I am generating a Windows batch file that might become quite large, say a few megabytes. I've searched on possible limits regarding the maximum file size and maximum length of a line in a batch file but couldn't find anything. Any practical experiences?

+3  A: 

I think filesize can be anything up to 2 GB, perhaps even more. It's an interpreted language, so if this is done right, filesize limit should be the filesize limit of the file system. I never had any errors with batch files being too large, and some of those I created were several MBs in size.

There should be a line length limit, but it should be more than 256. This can easily be tested, just do some "set A=123456789012...endofline", after that "echo %A%", and you'll see how far you can go.

EDIT: Works for me with very long lines (around 4K), but at 8K echo gives a message "Line too long", so 8192 bytes should be some limit.

EDIT2: Now tested for filesize, too, tested with "echo off", thousands of set lines, after that "echo end", worked for a 11 MB file (although it took some seconds to finish :) - no limit in sight here.
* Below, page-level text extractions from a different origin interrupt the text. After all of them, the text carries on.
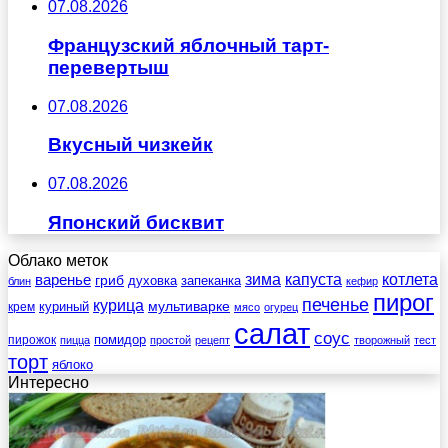
07.08.2026
Французский яблочный тарт-
перевертыш
07.08.2026
Вкусный чизкейк
07.08.2026
Японский бисквит
Облако меток
зима
котлета
варенье
капуста
гриб
духовка
запеканка
блин
кефир
пирог
печенье
курица
мультиварке
куриный
крем
мясо
огурец
салат
соус
помидор
пирожок
пицца
простой
рецепт
творожный
тест
торт
яблоко
Интересно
Update: 110 MB worked, too. Is this enough? ;)

schnaader
nice. thanks for testing this for me :-) 8k sounds a lot, so I'll hope this is enough. Otherwise I could maybe split lines with this little hat ^?
zedoo
No, just tested, too. 8K seems to be an hard limit, even with splitting.
schnaader
Also note that this is for the final lines (with replaced variables), so echo %a%%a% will fail if %a% is a string longer than 4K!
schnaader
+1  A: 

some ideas, not necessarily mutually exclusive:

  • Switch to Powershell.
  • switch to a data-driven app, so that all the variable stuff is kept in a data file (csv, txt, whatever), and as a result you can have a smaller, boilerplate script that opens the data file and operates.
Cheeso
+1  A: 

It should work at least up to 2 GB. The lines are read directly from the BAT file on the disk (there is no caching involved). I make this statement because of the following:

In fact you can edit a BAT file while it is running! And it will work even though a text editor may rename the original version and save the new version in a new location on the disk. As long as you are careful not to insert text above the currently executing command. Lines can be changed/inserted/deleted below the currently executing command and the new lines will be the ones executed. I have often done this with BAT files containing a long list of wget commands, each taking tens of minutes to execute.